Exercise objective => Please transcribe the data below in full. Omit any picture you find in it.
※ ※ ※
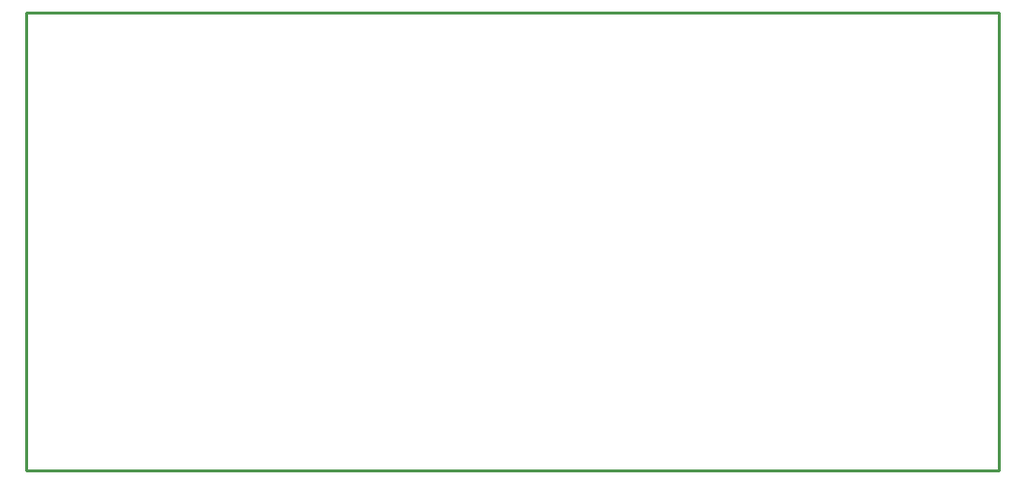
<source format=gko>
G04 Layer: BoardOutlineLayer*
G04 EasyEDA v6.5.39, 2024-01-17 10:02:44*
G04 1fef0b057c1544a4ae72d55d562c7267,bea696f6f0d84e5180a10d4e04dd4222,10*
G04 Gerber Generator version 0.2*
G04 Scale: 100 percent, Rotated: No, Reflected: No *
G04 Dimensions in millimeters *
G04 leading zeros omitted , absolute positions ,4 integer and 5 decimal *
%FSLAX45Y45*%
%MOMM*%

%ADD10C,0.2540*%
D10*
X699998Y14099971D02*
G01*
X9199981Y14099971D01*
X9199981Y10099979D01*
X699998Y10099979D01*
X699998Y14099971D01*

%LPD*%
M02*

</source>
※ ※ ※
Task solution =>
<source format=gko>
G04 Layer: BoardOutlineLayer*
G04 EasyEDA v6.5.39, 2024-01-17 10:02:44*
G04 1fef0b057c1544a4ae72d55d562c7267,bea696f6f0d84e5180a10d4e04dd4222,10*
G04 Gerber Generator version 0.2*
G04 Scale: 100 percent, Rotated: No, Reflected: No *
G04 Dimensions in millimeters *
G04 leading zeros omitted , absolute positions ,4 integer and 5 decimal *
%FSLAX45Y45*%
%MOMM*%

%ADD10C,0.2540*%
D10*
X699998Y14099971D02*
G01*
X9199981Y14099971D01*
X9199981Y10099979D01*
X699998Y10099979D01*
X699998Y14099971D01*

%LPD*%
M02*

</source>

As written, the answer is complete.